Porém, quer António Guterres, quer vários funcionários da ONU, têm feito afirmações claras em torno de outras duas dimensões: “primeiro, os palestinianos não podem sofrer uma punição coletiva pelos crimes perpetrados pelo Hamas, porque não faz qualquer sentido confundir os civis palestinianos com o Hamas“, reiterou o subsecretário-geral, que é também diretor executivo do Escritório das Nações Unidas de Serviços para Projetos (UNOPS). Em segundo lugar, “uma claríssima afirmação de que até as guerras têm regras e que infraestruturas civis não podem ser atacadas, os civis não podem ser atacados e a ajuda humanitária tem que poder chegar em condições de segurança a todos os cidadãos mais necessitados”, acrescentou.

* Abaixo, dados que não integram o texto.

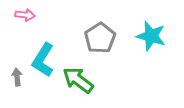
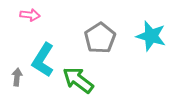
pink arrow: moved 5 px right
gray arrow: rotated 12 degrees clockwise
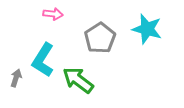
pink arrow: moved 23 px right, 1 px up
cyan star: moved 4 px left, 7 px up
gray arrow: moved 1 px left, 1 px down; rotated 12 degrees clockwise
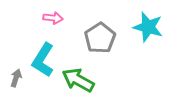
pink arrow: moved 4 px down
cyan star: moved 1 px right, 2 px up
green arrow: rotated 8 degrees counterclockwise
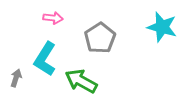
cyan star: moved 14 px right
cyan L-shape: moved 2 px right, 1 px up
green arrow: moved 3 px right, 1 px down
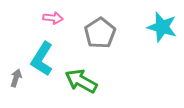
gray pentagon: moved 5 px up
cyan L-shape: moved 3 px left
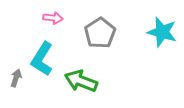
cyan star: moved 5 px down
green arrow: rotated 8 degrees counterclockwise
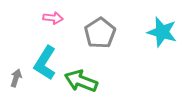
cyan L-shape: moved 3 px right, 4 px down
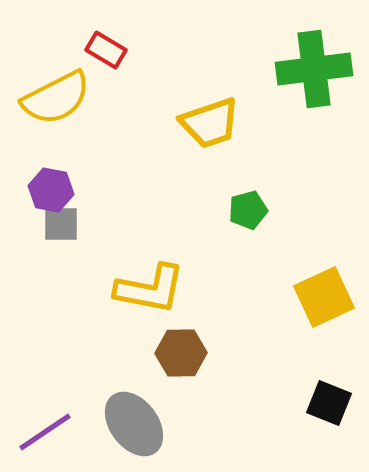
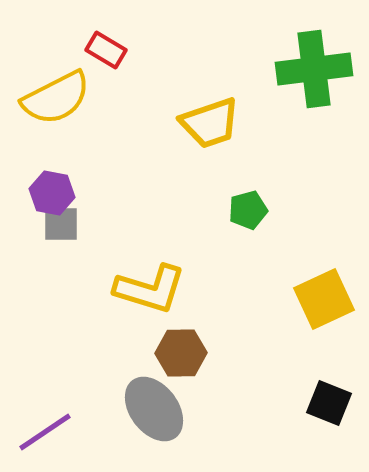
purple hexagon: moved 1 px right, 3 px down
yellow L-shape: rotated 6 degrees clockwise
yellow square: moved 2 px down
gray ellipse: moved 20 px right, 15 px up
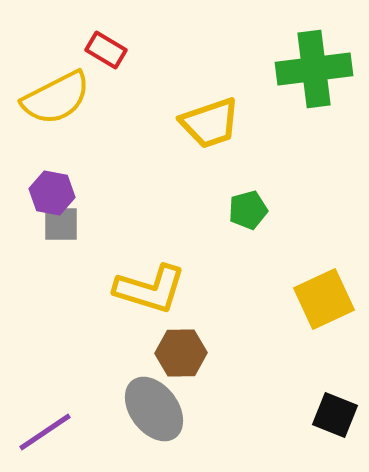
black square: moved 6 px right, 12 px down
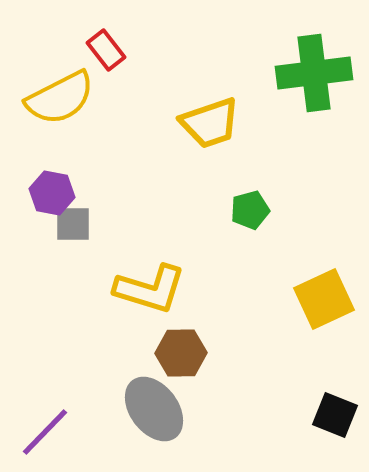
red rectangle: rotated 21 degrees clockwise
green cross: moved 4 px down
yellow semicircle: moved 4 px right
green pentagon: moved 2 px right
gray square: moved 12 px right
purple line: rotated 12 degrees counterclockwise
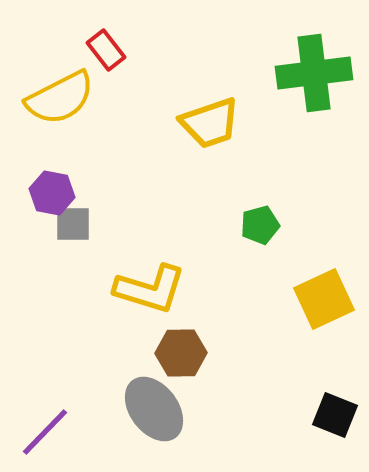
green pentagon: moved 10 px right, 15 px down
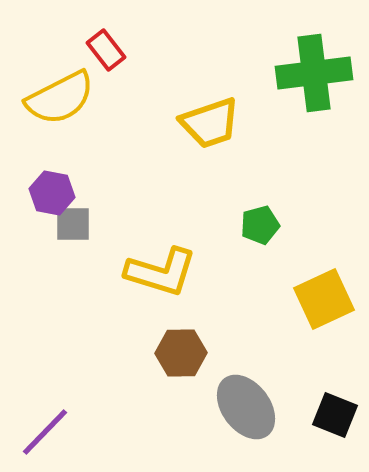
yellow L-shape: moved 11 px right, 17 px up
gray ellipse: moved 92 px right, 2 px up
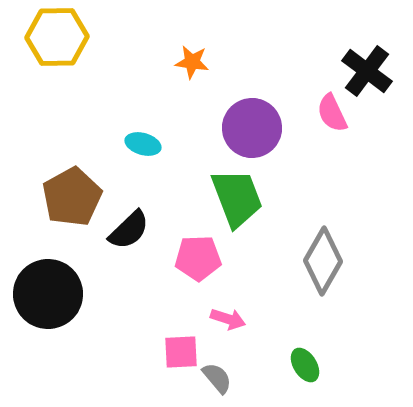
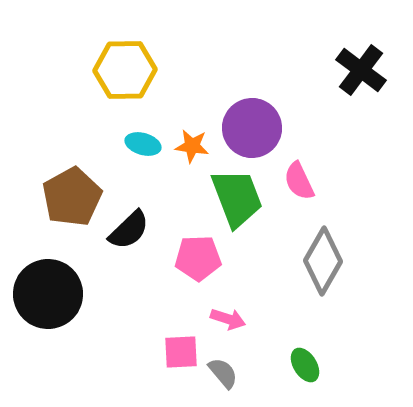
yellow hexagon: moved 68 px right, 33 px down
orange star: moved 84 px down
black cross: moved 6 px left, 1 px up
pink semicircle: moved 33 px left, 68 px down
gray semicircle: moved 6 px right, 5 px up
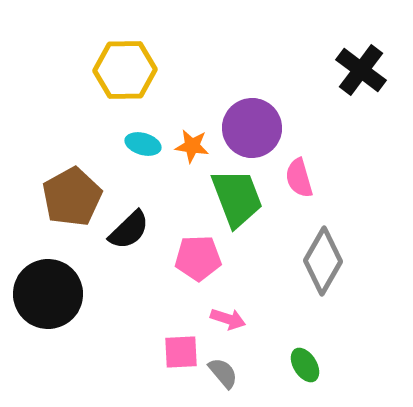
pink semicircle: moved 3 px up; rotated 9 degrees clockwise
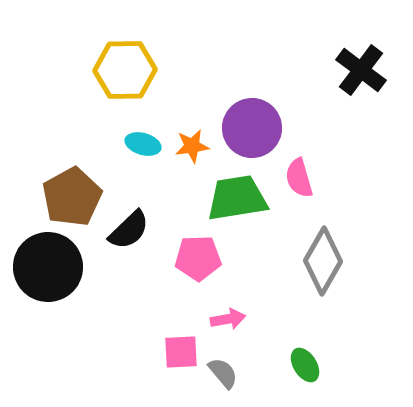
orange star: rotated 16 degrees counterclockwise
green trapezoid: rotated 78 degrees counterclockwise
black circle: moved 27 px up
pink arrow: rotated 28 degrees counterclockwise
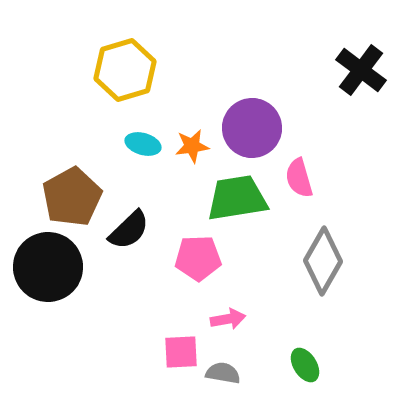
yellow hexagon: rotated 16 degrees counterclockwise
gray semicircle: rotated 40 degrees counterclockwise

O líder das Nações Unidas tem feito nas últimas semanas apelos por um cessar-fogo humanitário na guerra entre Israel e o Hamas que transformou a Faixa de Gaza “num cemitério de crianças” palestinianas, segundo as suas palavras, e, numa reunião do Conselho de Segurança, afirmou que os ataques do grupo islamita “não vieram do nada”, lembrando que os palestinianos foram “sujeitos a 56 anos de ocupação sufocante”.

Declarações como esta desencadearam duras críticas de Israel a Guterres, com o Governo de Telavive a pedir a sua demissão do cargo de secretário-geral da ONU por considerar que está a justificar e a defender as ações do Hamas, um grupo considerado terrorista pela União Europeia e pelos Estados Unidos.

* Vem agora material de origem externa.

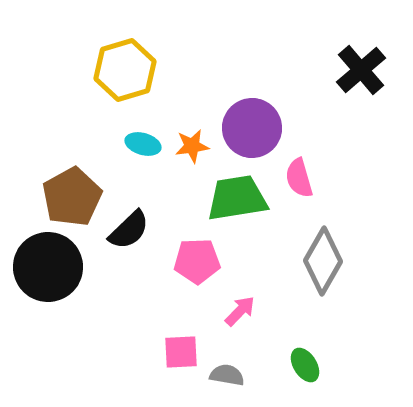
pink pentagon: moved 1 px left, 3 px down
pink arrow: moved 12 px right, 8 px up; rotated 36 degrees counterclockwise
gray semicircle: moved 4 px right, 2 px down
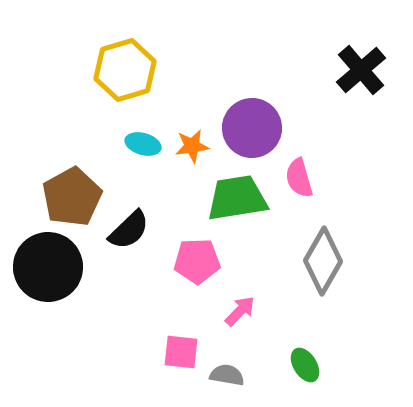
pink square: rotated 9 degrees clockwise
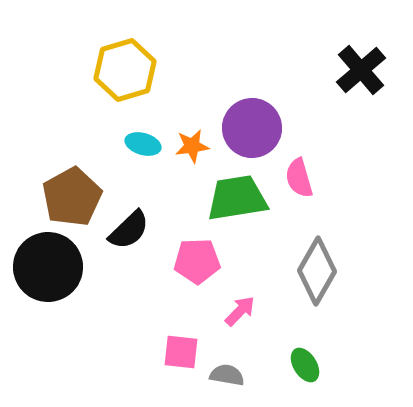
gray diamond: moved 6 px left, 10 px down
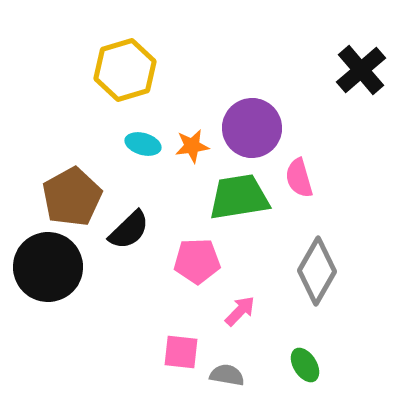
green trapezoid: moved 2 px right, 1 px up
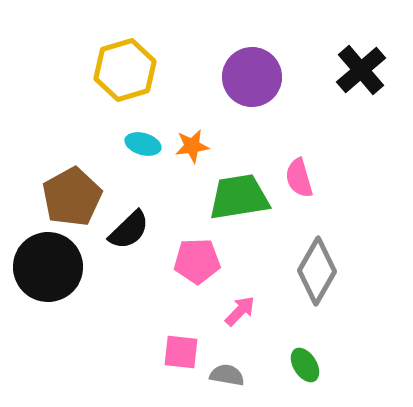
purple circle: moved 51 px up
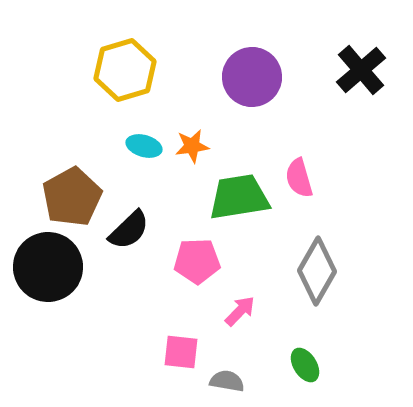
cyan ellipse: moved 1 px right, 2 px down
gray semicircle: moved 6 px down
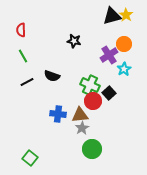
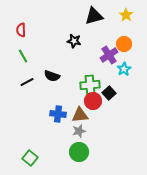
black triangle: moved 18 px left
green cross: rotated 30 degrees counterclockwise
gray star: moved 3 px left, 3 px down; rotated 16 degrees clockwise
green circle: moved 13 px left, 3 px down
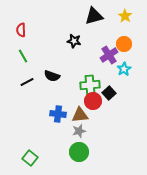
yellow star: moved 1 px left, 1 px down
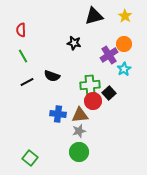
black star: moved 2 px down
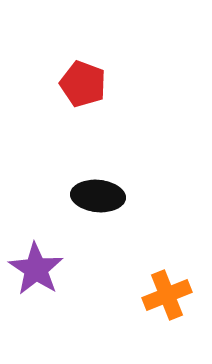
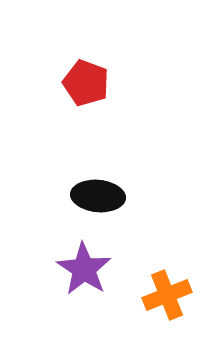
red pentagon: moved 3 px right, 1 px up
purple star: moved 48 px right
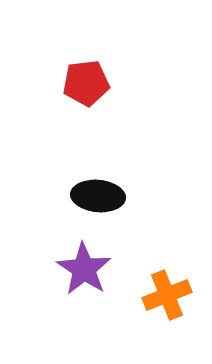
red pentagon: rotated 27 degrees counterclockwise
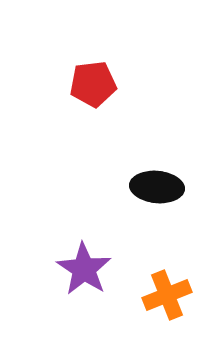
red pentagon: moved 7 px right, 1 px down
black ellipse: moved 59 px right, 9 px up
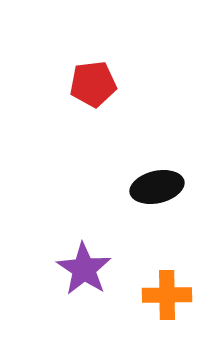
black ellipse: rotated 18 degrees counterclockwise
orange cross: rotated 21 degrees clockwise
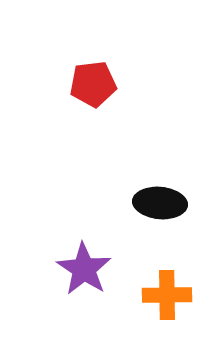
black ellipse: moved 3 px right, 16 px down; rotated 18 degrees clockwise
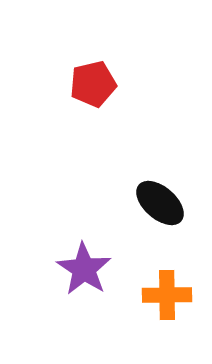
red pentagon: rotated 6 degrees counterclockwise
black ellipse: rotated 36 degrees clockwise
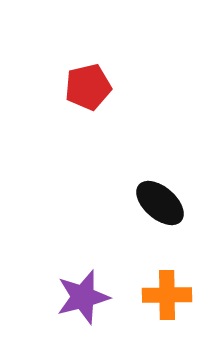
red pentagon: moved 5 px left, 3 px down
purple star: moved 1 px left, 28 px down; rotated 24 degrees clockwise
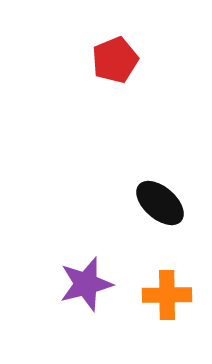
red pentagon: moved 27 px right, 27 px up; rotated 9 degrees counterclockwise
purple star: moved 3 px right, 13 px up
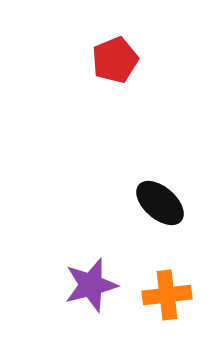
purple star: moved 5 px right, 1 px down
orange cross: rotated 6 degrees counterclockwise
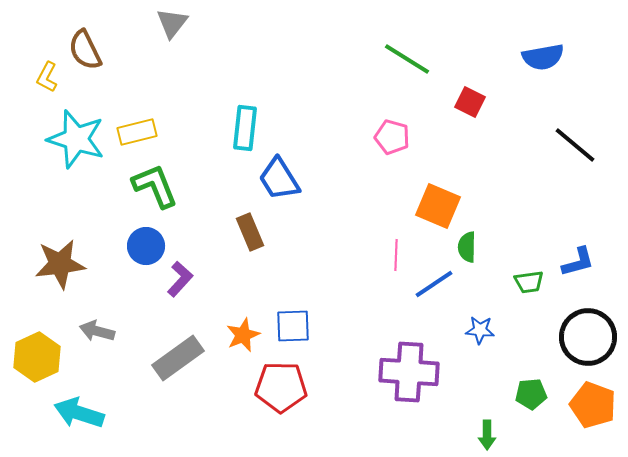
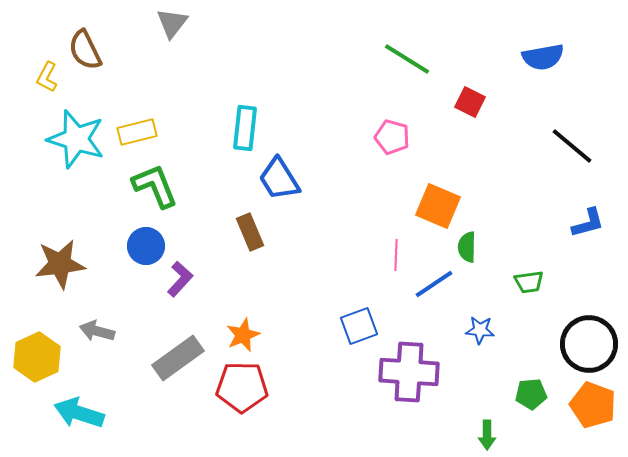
black line: moved 3 px left, 1 px down
blue L-shape: moved 10 px right, 39 px up
blue square: moved 66 px right; rotated 18 degrees counterclockwise
black circle: moved 1 px right, 7 px down
red pentagon: moved 39 px left
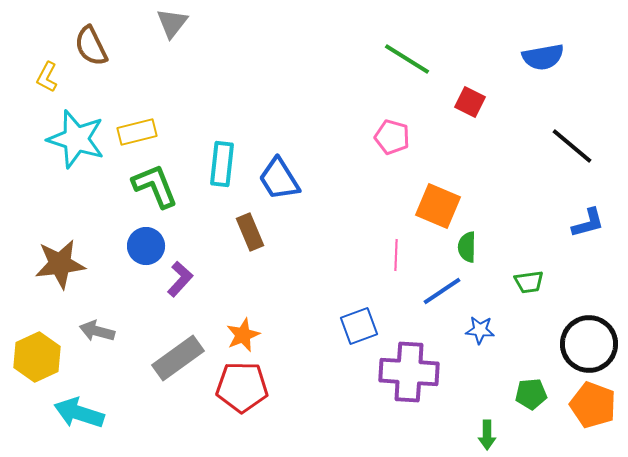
brown semicircle: moved 6 px right, 4 px up
cyan rectangle: moved 23 px left, 36 px down
blue line: moved 8 px right, 7 px down
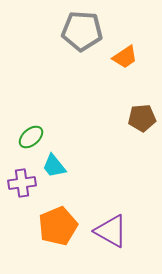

Após os ataques israelitas, seguiu-se uma onda de apoio ao secretário-geral, que, segundo Moreira da Silva, regista-se não apenas no seio das Nações Unidas, mas também por parte da “população em geral”.

Posso-lhe dizer que não me recordo de um momento de tão grande apoio a um secretário-geral das Nações Unidas como neste momento, seja por parte dos funcionários, que têm sentido um verdadeiro orgulho na forma firme como ele tem afirmado os seus pontos de vista em relação à mudança climática e agora em relação a estes conflitos, seja da parte da população em geral”, declarou.

Questionado sobre se a tensa relação entre Israel e Guterres afeta de alguma forma a capacidade da ONU de mediar este conflito, o líder da UNOPS avaliou que não. “Não, pelo contrário. Acho que isto coloca a ONU como uma organização fundamental no apoio àqueles que mais necessitam. Nós estamos no terreno, nós estamos lá para ajudar aqueles que mais necessitam”, defendeu.